**TASK DESCRIPTION**:
Repeat back the entries that follow, keeping every word as it is.
---
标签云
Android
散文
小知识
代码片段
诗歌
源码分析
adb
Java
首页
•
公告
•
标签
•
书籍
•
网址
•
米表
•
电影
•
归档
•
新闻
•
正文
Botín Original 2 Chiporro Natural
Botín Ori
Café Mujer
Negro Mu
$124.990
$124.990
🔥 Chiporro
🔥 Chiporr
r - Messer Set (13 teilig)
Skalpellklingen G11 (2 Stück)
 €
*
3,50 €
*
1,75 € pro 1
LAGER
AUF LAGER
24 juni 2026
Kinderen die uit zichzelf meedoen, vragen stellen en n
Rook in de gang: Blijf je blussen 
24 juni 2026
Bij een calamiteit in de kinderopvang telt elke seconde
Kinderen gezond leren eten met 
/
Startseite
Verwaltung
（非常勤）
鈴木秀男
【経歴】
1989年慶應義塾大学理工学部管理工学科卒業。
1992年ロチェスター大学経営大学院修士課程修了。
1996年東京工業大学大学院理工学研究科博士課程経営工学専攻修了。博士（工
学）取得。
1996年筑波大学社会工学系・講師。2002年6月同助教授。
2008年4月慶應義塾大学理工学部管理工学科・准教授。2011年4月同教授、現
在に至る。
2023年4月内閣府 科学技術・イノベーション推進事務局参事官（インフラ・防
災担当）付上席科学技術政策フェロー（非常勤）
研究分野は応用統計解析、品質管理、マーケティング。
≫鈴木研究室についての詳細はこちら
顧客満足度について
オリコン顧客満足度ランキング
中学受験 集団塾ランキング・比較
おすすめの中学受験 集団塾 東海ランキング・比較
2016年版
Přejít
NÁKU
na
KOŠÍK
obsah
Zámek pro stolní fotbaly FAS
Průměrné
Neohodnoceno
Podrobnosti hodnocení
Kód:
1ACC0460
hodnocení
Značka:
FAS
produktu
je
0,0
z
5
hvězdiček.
---
**SOLVED PROBLEM**:
标签云
Android
散文
小知识
代码片段
诗歌
源码分析
adb
Java
首页
•
公告
•
标签
•
书籍
•
网址
•
米表
•
电影
•
归档
•
新闻
•
正文
Botín Original 2 Chiporro Natural
Botín Ori
Café Mujer
Negro Mu
$124.990
$124.990
🔥 Chiporro
🔥 Chiporr
r - Messer Set (13 teilig)
Skalpellklingen G11 (2 Stück)
 €
*
3,50 €
*
1,75 € pro 1
LAGER
AUF LAGER
24 juni 2026
Kinderen die uit zichzelf meedoen, vragen stellen en n
Rook in de gang: Blijf je blussen 
24 juni 2026
Bij een calamiteit in de kinderopvang telt elke seconde
Kinderen gezond leren eten met 
/
Startseite
Verwaltung
（非常勤）
鈴木秀男
【経歴】
1989年慶應義塾大学理工学部管理工学科卒業。
1992年ロチェスター大学経営大学院修士課程修了。
1996年東京工業大学大学院理工学研究科博士課程経営工学専攻修了。博士（工
学）取得。
1996年筑波大学社会工学系・講師。2002年6月同助教授。
2008年4月慶應義塾大学理工学部管理工学科・准教授。2011年4月同教授、現
在に至る。
2023年4月内閣府 科学技術・イノベーション推進事務局参事官（インフラ・防
災担当）付上席科学技術政策フェロー（非常勤）
研究分野は応用統計解析、品質管理、マーケティング。
≫鈴木研究室についての詳細はこちら
顧客満足度について
オリコン顧客満足度ランキング
中学受験 集団塾ランキング・比較
おすすめの中学受験 集団塾 東海ランキング・比較
2016年版
Přejít
NÁKU
na
KOŠÍK
obsah
Zámek pro stolní fotbaly FAS
Průměrné
Neohodnoceno
Podrobnosti hodnocení
Kód:
1ACC0460
hodnocení
Značka:
FAS
produktu
je
0,0
z
5
hvězdiček.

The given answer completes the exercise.